SÃO PAULO, SP (FOLHAPRESS)
O dólar está em alta nesta quinta-feira (26), com investidores analisando resultados da temporada de balanços corporativos.
A Nvidia, uma das “Sete Magníficas” dos Estados Unidos e atualmente a empresa com maior valor de mercado do mundo, reportou lucro líquido de US$ 120 bilhões no ano fiscal de 2025, acima do esperado.
No Brasil, a temporada de balanços corporativos também repercute na Bolsa, que nas últimas semanas tem atraído forte fluxo estrangeiro, com efeitos no câmbio.
Às 11h52, a moeda norte-americana subia 0,52%, cotada a R$ 5,157, após cinco sessões seguidas de queda. O Ibovespa, por outro lado, marcava perdas de 0,72%, a 189.865 pontos, sob pressão da Vale e da Petrobras. A queda do preço do petróleo no exterior também afeta as cotações.
Impulsionada pela onda de investimentos em inteligência artificial, a Nvdia afirmou que espera faturar US$ 78 bilhões no trimestre atual, bem acima da estimativa de consenso de US$ 72,1 bilhões compilada pela Visible Alpha.
A companhia registrou receita de US$ 68,1 bilhões no último trimestre do ano fiscal encerrado no fim de janeiro, alta de 73% em relação ao mesmo período do ano anterior e acima das expectativas de Wall Street, que projetavam US$ 66,2 bilhões, e de sua própria previsão anterior, de cerca de US$ 65 bilhões.
Os números, à princípio, são uma boa notícia para os investidores de IA, que estão de olho no desempenho da Nvidia para avaliar se as centenas de bilhões de dólares que as grandes empresas de tecnologia estão investindo em infraestrutura de data centers estão valendo a pena.
Hiperescaladores, incluindo Meta um grande cliente da Nvidia, previram investimentos de pelo menos US$ 630 bilhões em 2026, com a maior parte dos gastos destinados a data centers e processadores.

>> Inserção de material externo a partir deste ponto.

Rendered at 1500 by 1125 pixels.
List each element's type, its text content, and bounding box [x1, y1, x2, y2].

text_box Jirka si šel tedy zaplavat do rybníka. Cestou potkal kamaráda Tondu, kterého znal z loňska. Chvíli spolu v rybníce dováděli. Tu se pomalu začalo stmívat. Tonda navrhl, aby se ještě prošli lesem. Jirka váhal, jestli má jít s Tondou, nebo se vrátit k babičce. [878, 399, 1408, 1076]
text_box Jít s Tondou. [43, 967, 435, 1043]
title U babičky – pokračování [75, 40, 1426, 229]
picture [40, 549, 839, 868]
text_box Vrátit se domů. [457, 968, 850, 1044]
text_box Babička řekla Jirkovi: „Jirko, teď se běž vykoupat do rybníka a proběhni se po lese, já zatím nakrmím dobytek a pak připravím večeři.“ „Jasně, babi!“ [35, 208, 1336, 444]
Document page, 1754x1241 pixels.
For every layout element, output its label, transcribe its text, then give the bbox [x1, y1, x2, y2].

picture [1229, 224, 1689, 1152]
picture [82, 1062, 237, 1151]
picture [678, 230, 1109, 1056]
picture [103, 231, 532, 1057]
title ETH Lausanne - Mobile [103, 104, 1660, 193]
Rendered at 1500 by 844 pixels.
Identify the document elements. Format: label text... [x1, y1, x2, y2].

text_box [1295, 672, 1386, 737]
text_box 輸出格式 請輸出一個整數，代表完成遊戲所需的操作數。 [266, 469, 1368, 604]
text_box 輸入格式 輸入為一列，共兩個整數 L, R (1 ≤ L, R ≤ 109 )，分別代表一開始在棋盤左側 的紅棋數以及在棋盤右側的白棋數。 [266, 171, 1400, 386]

“Fica claro, a partir dos dados mais recentes da Nvidia e de suas previsões, que as preocupações com uma desaceleração da IA simplesmente ainda não estão aparecendo”, disse Bob O’Donnell, analista-chefe da TECHnalysis Research.
Os resultados foram divulgados após semanas de volatilidade nos mercados, provocada por temores sobre como a IA pode transformar indústrias tradicionais e por preocupações com os gastos astronômicos das big techs. Apesar dos números, o balanço não motivava uma busca maior por ativos de risco nesta quinta-feira, pelo menos por enquanto.
Já no Brasil, balanços da Marcopolo e da Rede D’Or são destaque.
Maior fabricante de carrocerias de ônibus da América Latina, a Marcopolo divulgou lucro líquido de R$ 341,7 milhões no quarto trimestre, valor acima das expectativas de analistas e 7,2% superior ao registrado no mesmo período do ano anterior. As ações subiam 5%.
A Rede D’Or, por outro lado, caía 5,3%, mesmo reportando lucro líquido de R$ 1,2 bilhão, avanço de 39,2% sobre o mesmo período de 2024.
Vale e Petrobras também estão no negativo nesta sessão. As perdas de mais de 2% da mineradora refletem um movimento de realização de lucros, após forte alta registrada na véspera. A companhia já subiu 25% desde o início do ano.
Petrobras caía 1,2%, puxada, principalmente, pelo desempenho do petróleo no exterior. O barril do Brent perdia mais de 1,5% na Bolsa de Londres, ficando abaixo de US$ 70 pela primeira vez em dez dias.
Os investidores acompanham as negociações entre EUA e Irã, que podem ameaçar o fornecimento do combustível fóssil. Representantes dos dois países se reúnem nesta quinta-feira com o objetivo de resolver a disputa nuclear de longa data e evitar novos ataques americanos ao Irã após uma mobilização militar em larga escala.
Aqui, a corrida eleitoral também ronda as mesas de operação. A pesquisa Atlas/Bloomberg na véspera mostrou o presidente Luiz Inácio Lula da Silva (PT) numericamente atrás do senador Flávio Bolsonaro (PL-RJ) e do governador de São Paulo, Tarcísio de Freitas (Republicanos), em simulações de segundo turno da disputa presidencial.
No cenário de segundo turno, Flávio aparece com 46,3%, contra 46,2% de Lula. Já Tarcísio soma 47,1%, ante 45,4% do atual presidente. A margem de erro é de um ponto percentual, para mais ou para menos.
“O mercado tende a reagir de forma mais positiva a candidatos percebidos como mais alinhados a uma agenda liberal, com foco em privatizações e pautas pró-mercado”, afirma Ian Lopes, economista da Valor Investimentos.